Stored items

-------------------------

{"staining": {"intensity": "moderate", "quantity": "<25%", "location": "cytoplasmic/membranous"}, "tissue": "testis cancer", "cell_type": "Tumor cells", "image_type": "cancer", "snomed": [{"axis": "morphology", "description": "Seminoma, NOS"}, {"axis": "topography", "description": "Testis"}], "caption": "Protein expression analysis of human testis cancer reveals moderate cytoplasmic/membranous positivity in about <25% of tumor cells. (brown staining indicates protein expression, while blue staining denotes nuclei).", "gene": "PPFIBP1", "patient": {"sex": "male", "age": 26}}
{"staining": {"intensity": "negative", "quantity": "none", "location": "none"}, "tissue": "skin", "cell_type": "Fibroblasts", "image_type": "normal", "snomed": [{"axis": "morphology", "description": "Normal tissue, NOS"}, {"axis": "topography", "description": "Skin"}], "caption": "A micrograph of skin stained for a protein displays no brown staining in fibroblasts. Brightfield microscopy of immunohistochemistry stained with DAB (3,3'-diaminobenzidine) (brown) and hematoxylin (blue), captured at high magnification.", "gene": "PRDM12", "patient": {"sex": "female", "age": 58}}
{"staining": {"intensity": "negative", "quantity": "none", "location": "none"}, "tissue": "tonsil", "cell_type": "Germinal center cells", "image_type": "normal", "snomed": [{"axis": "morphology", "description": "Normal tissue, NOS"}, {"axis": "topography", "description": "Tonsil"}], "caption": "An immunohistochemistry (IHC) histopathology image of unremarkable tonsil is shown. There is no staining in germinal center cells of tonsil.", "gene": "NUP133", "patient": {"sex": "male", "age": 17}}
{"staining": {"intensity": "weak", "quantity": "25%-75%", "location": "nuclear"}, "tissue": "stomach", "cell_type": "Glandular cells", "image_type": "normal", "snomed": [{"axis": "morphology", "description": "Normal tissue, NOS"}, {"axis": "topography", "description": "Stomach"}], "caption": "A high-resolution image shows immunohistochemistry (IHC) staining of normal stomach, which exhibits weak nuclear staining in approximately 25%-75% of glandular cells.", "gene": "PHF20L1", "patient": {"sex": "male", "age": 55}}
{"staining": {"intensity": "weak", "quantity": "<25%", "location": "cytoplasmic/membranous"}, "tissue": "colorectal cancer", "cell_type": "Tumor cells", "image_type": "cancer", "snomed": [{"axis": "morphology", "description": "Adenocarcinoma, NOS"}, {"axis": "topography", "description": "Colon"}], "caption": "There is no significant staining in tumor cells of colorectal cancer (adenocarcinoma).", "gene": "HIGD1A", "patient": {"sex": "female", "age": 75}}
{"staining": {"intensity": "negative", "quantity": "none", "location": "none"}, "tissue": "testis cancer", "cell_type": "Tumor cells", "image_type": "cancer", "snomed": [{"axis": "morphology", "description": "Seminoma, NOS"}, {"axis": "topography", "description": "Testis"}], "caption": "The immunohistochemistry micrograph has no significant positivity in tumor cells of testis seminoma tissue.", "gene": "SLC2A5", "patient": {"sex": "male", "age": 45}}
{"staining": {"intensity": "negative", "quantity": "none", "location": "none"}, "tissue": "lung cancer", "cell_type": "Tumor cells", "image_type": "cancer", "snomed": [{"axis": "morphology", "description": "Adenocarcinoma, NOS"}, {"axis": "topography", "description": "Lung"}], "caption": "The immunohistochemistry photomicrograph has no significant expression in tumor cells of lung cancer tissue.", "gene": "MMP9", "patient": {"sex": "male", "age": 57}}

-------------------------

**PROBLEM STATEMENT:** Which of the lines above include the word "cytoplasmic"? List those lines.

**COMPLETED TASK:**
{"staining": {"intensity": "moderate", "quantity": "<25%", "location": "cytoplasmic/membranous"}, "tissue": "testis cancer", "cell_type": "Tumor cells", "image_type": "cancer", "snomed": [{"axis": "morphology", "description": "Seminoma, NOS"}, {"axis": "topography", "description": "Testis"}], "caption": "Protein expression analysis of human testis cancer reveals moderate cytoplasmic/membranous positivity in about <25% of tumor cells. (brown staining indicates protein expression, while blue staining denotes nuclei).", "gene": "PPFIBP1", "patient": {"sex": "male", "age": 26}}
{"staining": {"intensity": "weak", "quantity": "<25%", "location": "cytoplasmic/membranous"}, "tissue": "colorectal cancer", "cell_type": "Tumor cells", "image_type": "cancer", "snomed": [{"axis": "morphology", "description": "Adenocarcinoma, NOS"}, {"axis": "topography", "description": "Colon"}], "caption": "There is no significant staining in tumor cells of colorectal cancer (adenocarcinoma).", "gene": "HIGD1A", "patient": {"sex": "female", "age": 75}}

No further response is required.